3.8. Hallmark and KEGG Pathway Gene Sets Analysis of NSCLC with or without KMT2C/BCOR/KDM5C Mutation

The loose connection between KMT2C/BCOR/KDM5C mutations with DNA repair defects (Figures S10–S12) suggested that other mechanisms may mediate the association of this 3-gene mutation with ICB response. To unravel such potential mechanisms, GSEA analysis was performed in TCGA pan-cancer cohorts. In TCGA NSCLC cohorts, a total of 35 pathway gene sets were found to be significantly suppressed or activated in tumors with KMT2C/BCOR/KDM5C mutations (Table S3). Ten of the gene sets, most of which are related to metabolisms such as arachidonic acid metabolism, were suppressed by KMT2C/BCOR/KDM5C mutations in both LUAD and LUSC cohorts (Figure S13A). Gene sets affected by KMT2C/BCOR/KDM5C mutations in LUAD but not LUSC were mainly related to cell cycle regulation (Figure S13B,C), while gene sets affected by the mutations in LUSC but not LUAD were mainly related to inflammatory response (Figure S13D,E).

4. Discussion

Extensive efforts have been made recently to develop predictive markers for identification NSCLC patients who could benefit from ICB therapy. In this study, we found that mutations of three chromatin remolding-related genes, including KMT2C, BCOR and KDM5C, predicted ICB response in NSCLC.

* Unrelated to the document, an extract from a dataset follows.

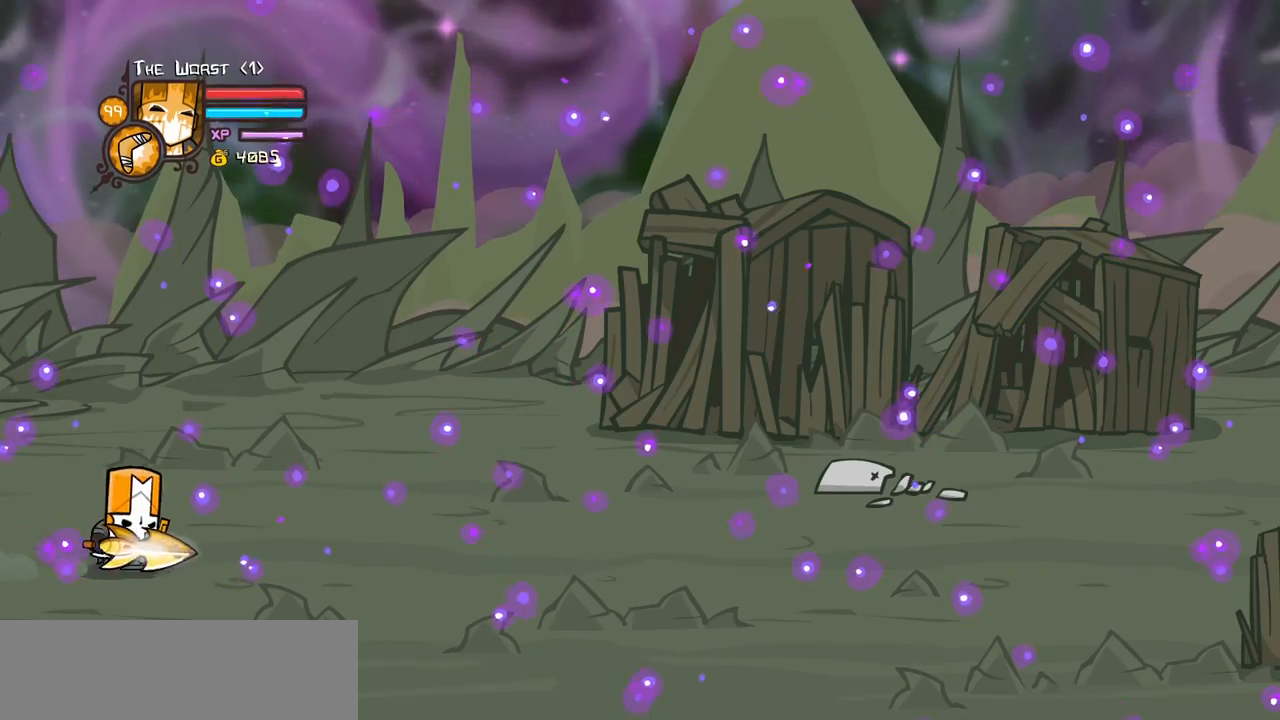
{"keys": ["right"], "events": []}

KMT2C is a histone methyltransferase that methylates ‘Lys-4’ of histone H3 [5], while KDM5C is a histone demethylase that specifically demethylates ‘Lys-4’ of histone H3 [36]. BCOR takes part in the polycomb repressive complex (PRC) 1.1, which catalyzes the ubiquitination of Lys119 on histone H2A [37]. Therefore, KMT2C and BCOR function as ‘writers’ while KDM5C as an ‘eraser’ in chromatin remodeling. Since chromatin remodeling is a necessary step in DNA repair process, we initially thought that that the positive association of KMT2C/BCOR/KDM5C mutations with increased immunogenicity in NSCLC could be attributed to DNA repair defects and increased mutation rates. However, pairwise correlations among KMT2C/BCOR/KDM5C mutations, TMB and DNA repair pathway score do not support this assumption (Figures S10–S12).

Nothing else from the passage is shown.